**YOUR ASSIGNMENT:**
All of the data below should come back exactly as written, minus its images.

::: GIVEN INFORMATION :::

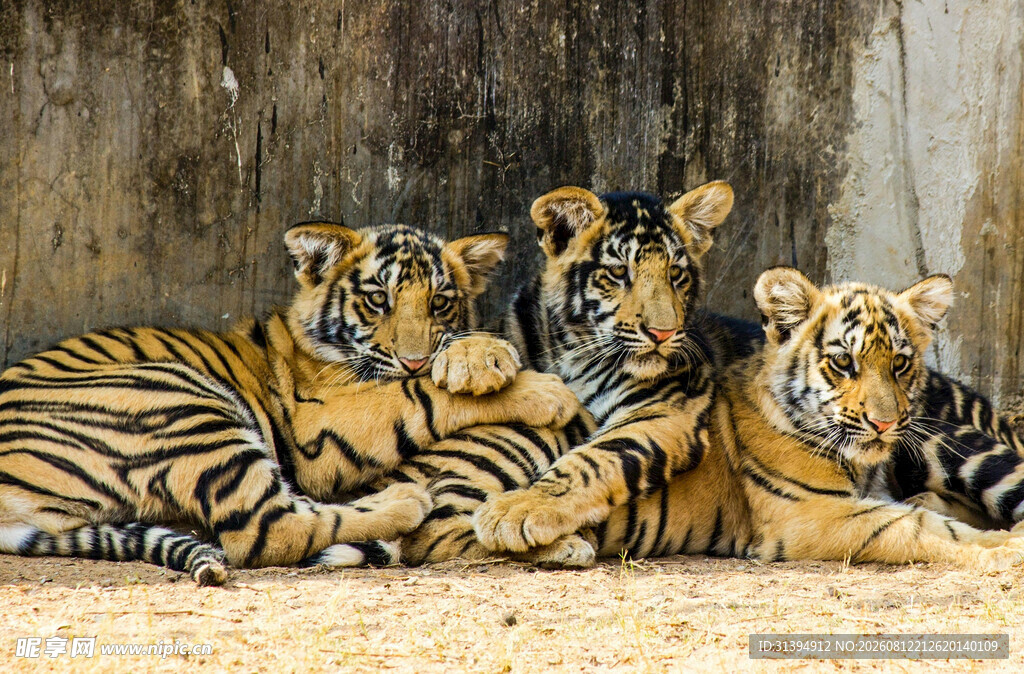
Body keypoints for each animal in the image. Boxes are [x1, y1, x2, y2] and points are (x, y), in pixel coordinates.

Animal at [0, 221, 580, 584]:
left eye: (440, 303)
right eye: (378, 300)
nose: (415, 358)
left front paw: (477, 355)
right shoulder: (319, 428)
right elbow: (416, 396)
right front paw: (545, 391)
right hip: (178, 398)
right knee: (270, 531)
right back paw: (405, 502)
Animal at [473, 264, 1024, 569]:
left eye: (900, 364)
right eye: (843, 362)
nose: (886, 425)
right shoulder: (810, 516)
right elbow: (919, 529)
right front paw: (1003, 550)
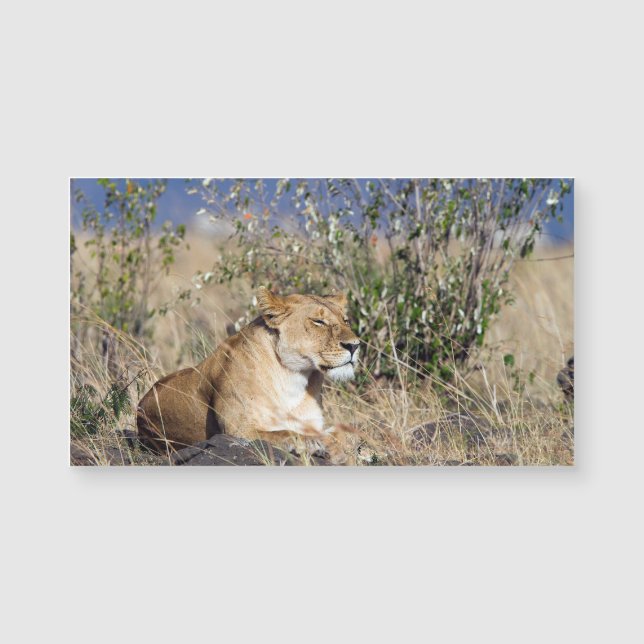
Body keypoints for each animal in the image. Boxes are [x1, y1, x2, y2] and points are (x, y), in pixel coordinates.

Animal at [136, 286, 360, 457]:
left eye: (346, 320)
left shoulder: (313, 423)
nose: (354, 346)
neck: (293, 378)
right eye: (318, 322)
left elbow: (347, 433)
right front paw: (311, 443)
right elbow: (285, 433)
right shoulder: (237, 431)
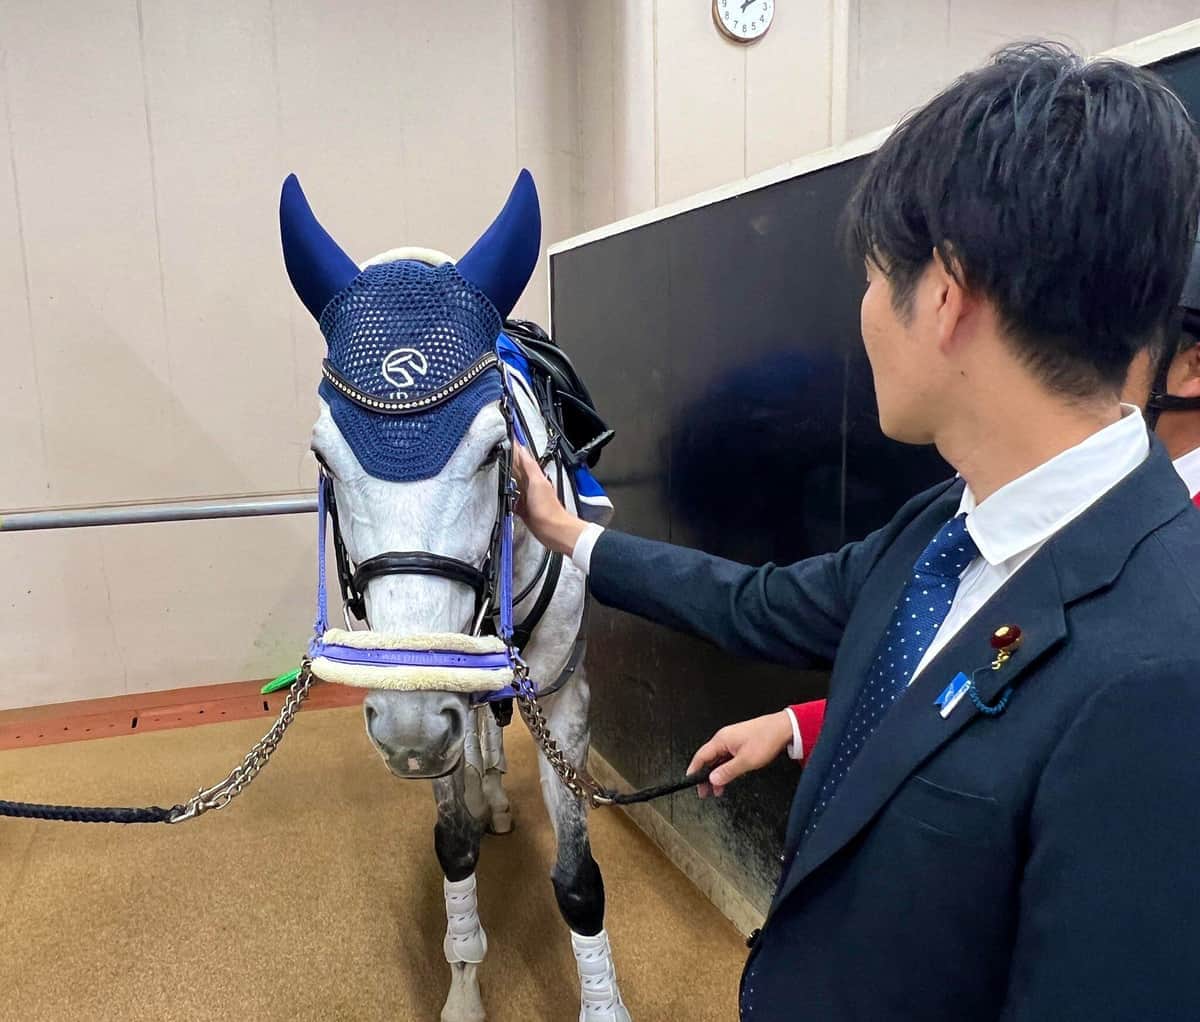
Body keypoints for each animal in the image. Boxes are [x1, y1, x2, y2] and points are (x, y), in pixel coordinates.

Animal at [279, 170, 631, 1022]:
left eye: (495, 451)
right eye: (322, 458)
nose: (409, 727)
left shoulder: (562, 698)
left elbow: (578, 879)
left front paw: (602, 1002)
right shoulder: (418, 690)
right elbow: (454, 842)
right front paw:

:::

**YOUR SOLUTION:**
Body keypoints for each animal in the image. Boxes are [x1, y1, x2, y2] and points are (x, y), in pixel coordinates.

Animal at [0, 221, 580, 584]:
left eye: (440, 303)
right eye: (378, 300)
nose: (415, 358)
left front paw: (477, 355)
right shoulder: (319, 428)
right elbow: (416, 396)
right front paw: (545, 391)
right hip: (178, 398)
right knee: (270, 531)
right back paw: (405, 502)
Animal at [473, 264, 1024, 569]:
left eye: (900, 364)
right eye: (843, 362)
nose: (886, 425)
right shoulder: (810, 516)
right elbow: (919, 529)
right front paw: (1003, 550)
Body keypoints for each animal in the image. Boxes are [x1, y1, x2, y2] and points are (x, y), in pixel coordinates.

Animal at [136, 286, 360, 457]:
left eye: (346, 320)
left shoulder: (313, 423)
nose: (354, 346)
neck: (293, 378)
right eye: (318, 322)
left elbow: (347, 433)
right front paw: (311, 443)
right elbow: (285, 433)
right shoulder: (237, 431)
Body keypoints for each animal in the image. Boxes are [x1, y1, x2, y2] and points are (x, y), in pixel coordinates.

Animal at [279, 170, 631, 1022]:
left eye: (495, 451)
right eye: (322, 458)
nose: (409, 727)
left shoulder: (562, 698)
left elbow: (578, 879)
left front paw: (602, 1002)
right shoulder: (418, 690)
right elbow: (454, 842)
right front paw:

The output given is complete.